::: Record extracts
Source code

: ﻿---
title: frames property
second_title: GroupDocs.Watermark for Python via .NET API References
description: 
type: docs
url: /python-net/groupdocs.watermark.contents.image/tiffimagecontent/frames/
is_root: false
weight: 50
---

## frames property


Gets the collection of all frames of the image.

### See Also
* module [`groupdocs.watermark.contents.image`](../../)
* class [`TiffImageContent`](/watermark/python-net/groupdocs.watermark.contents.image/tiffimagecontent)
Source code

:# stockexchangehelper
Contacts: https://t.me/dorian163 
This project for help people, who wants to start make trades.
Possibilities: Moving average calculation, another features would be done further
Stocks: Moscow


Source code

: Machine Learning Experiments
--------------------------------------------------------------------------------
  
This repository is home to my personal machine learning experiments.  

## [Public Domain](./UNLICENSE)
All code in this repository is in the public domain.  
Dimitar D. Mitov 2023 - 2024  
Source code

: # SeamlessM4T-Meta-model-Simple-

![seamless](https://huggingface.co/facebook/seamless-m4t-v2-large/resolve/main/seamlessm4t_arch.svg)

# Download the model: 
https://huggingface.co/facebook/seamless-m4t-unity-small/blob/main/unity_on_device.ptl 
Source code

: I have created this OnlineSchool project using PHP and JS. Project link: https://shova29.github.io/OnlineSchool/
::::::
**Problem requirements:** Write out the whole listing once more, exactly as it reads.

**Solved exercise:**
Source code

: ﻿---
title: frames property
second_title: GroupDocs.Watermark for Python via .NET API References
description: 
type: docs
url: /python-net/groupdocs.watermark.contents.image/tiffimagecontent/frames/
is_root: false
weight: 50
---

## frames property


Gets the collection of all frames of the image.

### See Also
* module [`groupdocs.watermark.contents.image`](../../)
* class [`TiffImageContent`](/watermark/python-net/groupdocs.watermark.contents.image/tiffimagecontent)
Source code

:# stockexchangehelper
Contacts: https://t.me/dorian163 
This project for help people, who wants to start make trades.
Possibilities: Moving average calculation, another features would be done further
Stocks: Moscow


Source code

: Machine Learning Experiments
--------------------------------------------------------------------------------
  
This repository is home to my personal machine learning experiments.  

## [Public Domain](./UNLICENSE)
All code in this repository is in the public domain.  
Dimitar D. Mitov 2023 - 2024  
Source code

: # SeamlessM4T-Meta-model-Simple-

![seamless](https://huggingface.co/facebook/seamless-m4t-v2-large/resolve/main/seamlessm4t_arch.svg)

# Download the model: 
https://huggingface.co/facebook/seamless-m4t-unity-small/blob/main/unity_on_device.ptl 
Source code

: I have created this OnlineSchool project using PHP and JS. Project link: https://shova29.github.io/OnlineSchool/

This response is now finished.